Route 27 has a better claim

Definitely a reasonable opinion. I think the Raritan Valley Line is the most Central of NJ Transit lines, though. Everything else eventually ends up in North or South Jersey, but when you board the train on Track 5 at Newark Penn Station, you know it's Central all the way. Well, except for wherever that line ends. Might be in Pennsylvania at that point.
posted by asperity at 2:27 PM on January 27, 2016


t miko: agreeing on it getting really built up. When we moved into jackson in the early nineties it was pretty rural on the south/west side and mostly 60-70s developments on the east/north. Now all of it is poorly built mcmansions. "Look I get it, you really want us to see your balcony/chandelier. We're all very proud of you"

That and heroin.
posted by Ferreous at 1:41 PM on January 28, 2016 [1 favorite]


Heroin is everywhere now.
posted by Miko at 6:20 AM on January 29, 2016


You don't say.
posted by grubi at 1:22 PM on February 3, 2016


It's interesting, yeah, and I can't get to any of those articles themselves because they're so old - but it's while living here in MA, in the last six months, that I've seen one person die before my eyes on a downtown street, and another nearly die in a restaurant but get a Narcan injection from firefighters that saved his life, and can barely walk down the street without seeing a really strung-out individual, and the town 20 minutes away led the nation in offering addicts amnesty from prosecution if they turn themselves in for aid. I mean, everyone knows it's a problem, but it doesn't seem to respect state boundaries much.

· · · · · · ·

Task instructions
a) In the discussion, which NJ Transit line does one commenter call the most Central?
b) Reproduce word for word the stretch of the discussion from "Route 27 has" through "at that point.".

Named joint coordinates
· · · · · · ·

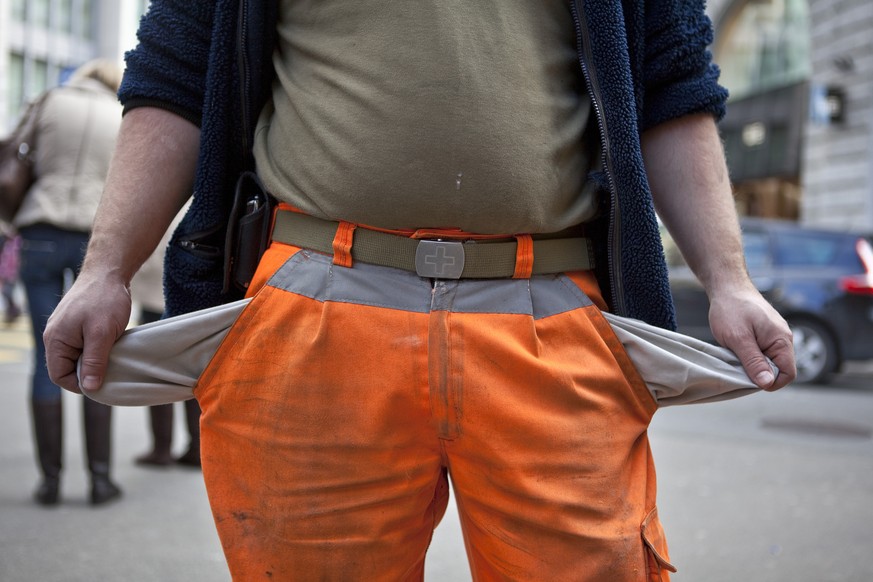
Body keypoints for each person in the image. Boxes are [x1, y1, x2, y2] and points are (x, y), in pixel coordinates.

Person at [44, 1, 797, 579]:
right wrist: (105, 269)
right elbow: (177, 71)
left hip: (552, 319)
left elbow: (670, 84)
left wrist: (728, 281)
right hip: (311, 323)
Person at [12, 59, 124, 506]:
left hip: (40, 229)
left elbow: (15, 153)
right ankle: (100, 479)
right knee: (96, 353)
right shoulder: (121, 112)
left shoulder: (49, 101)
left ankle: (50, 482)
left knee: (46, 355)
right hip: (94, 239)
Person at [129, 207, 201, 468]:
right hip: (191, 288)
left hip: (155, 288)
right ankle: (197, 447)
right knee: (193, 371)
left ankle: (162, 448)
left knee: (157, 372)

· · · · · · ·

Exercise solutions
a) The Raritan Valley Line.

b)
Route 27 has a better claim

Definitely a reasonable opinion. I think the Raritan Valley Line is the most Central of NJ Transit lines, though. Everything else eventually ends up in North or South Jersey, but when you board the train on Track 5 at Newark Penn Station, you know it's Central all the way. Well, except for wherever that line ends. Might be in Pennsylvania at that point.